Copy out the data below as written; omit any images.

■ Given information
'''
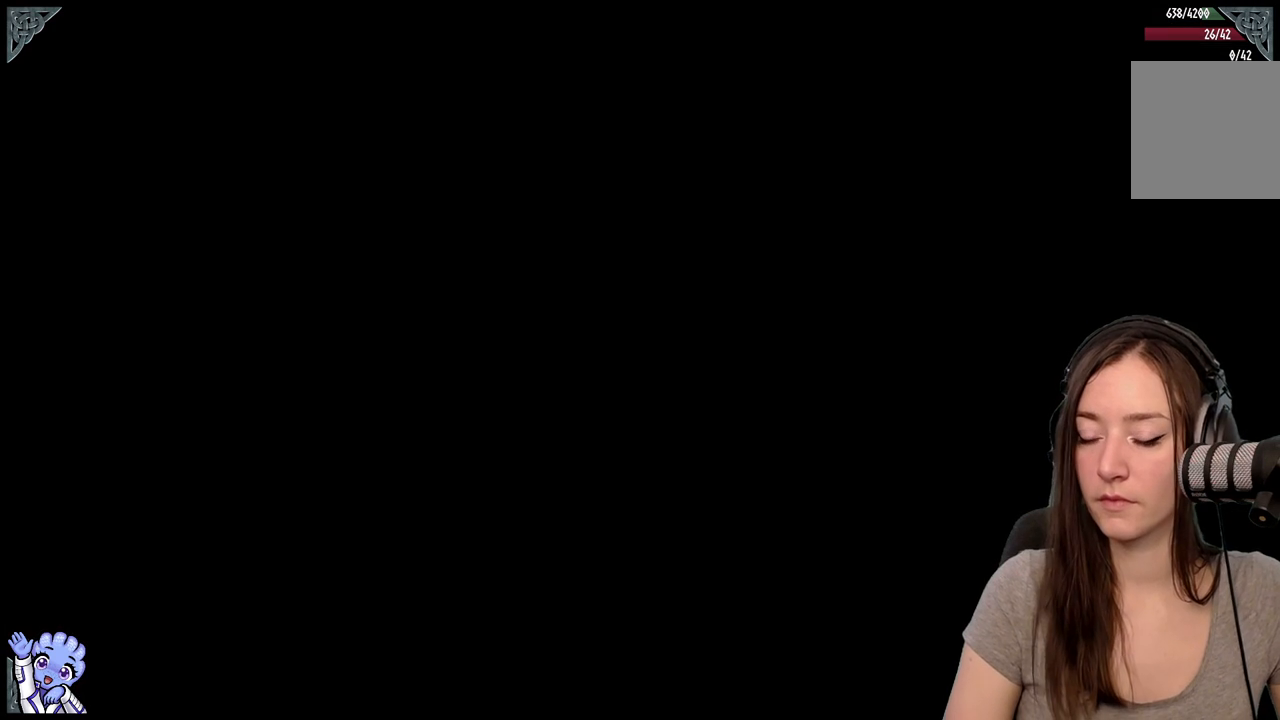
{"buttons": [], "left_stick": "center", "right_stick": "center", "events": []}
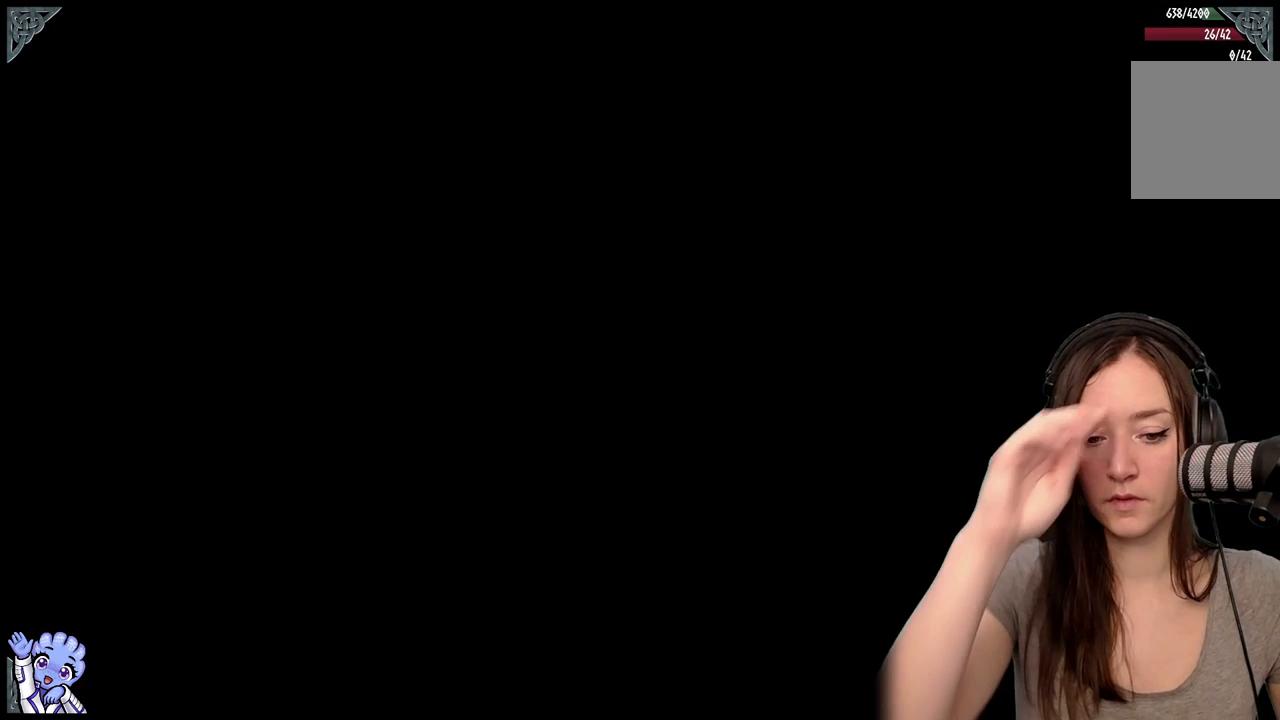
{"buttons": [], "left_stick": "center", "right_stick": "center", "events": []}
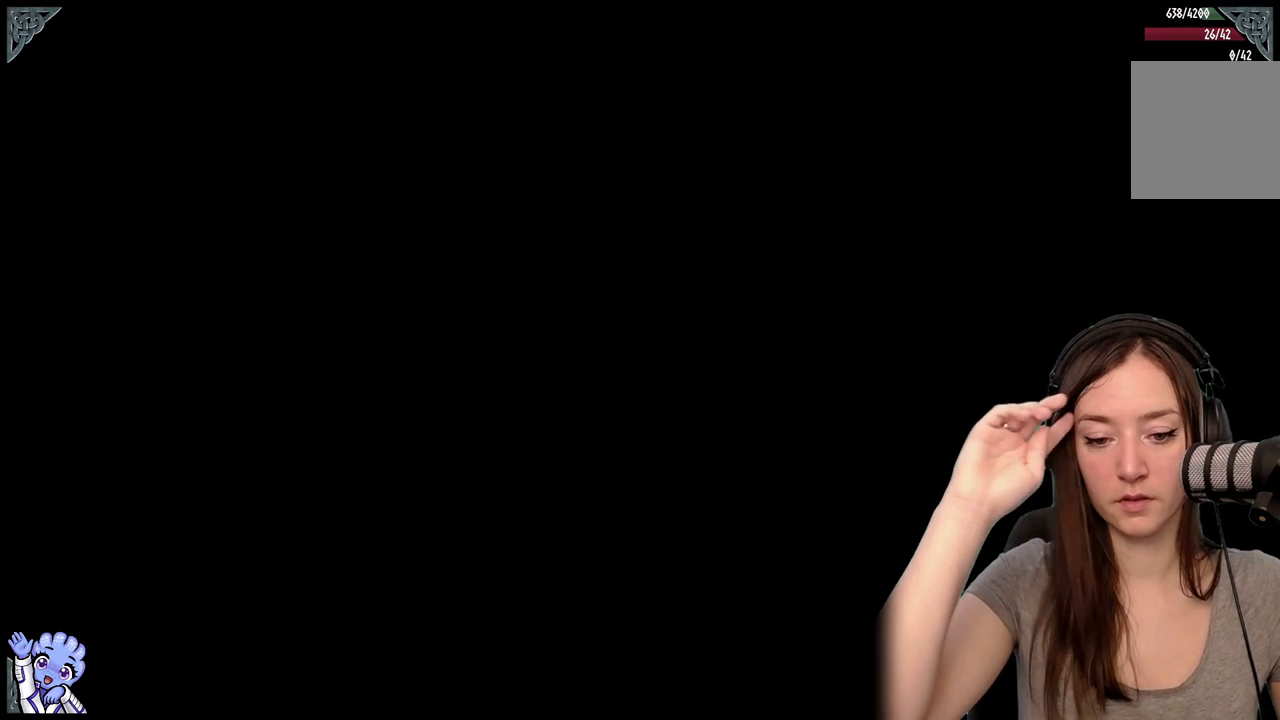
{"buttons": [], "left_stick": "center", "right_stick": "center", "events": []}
'''
■ Solved exercise
{"buttons": [], "left_stick": "center", "right_stick": "center", "events": []}
{"buttons": [], "left_stick": "center", "right_stick": "center", "events": []}
{"buttons": [], "left_stick": "center", "right_stick": "center", "events": []}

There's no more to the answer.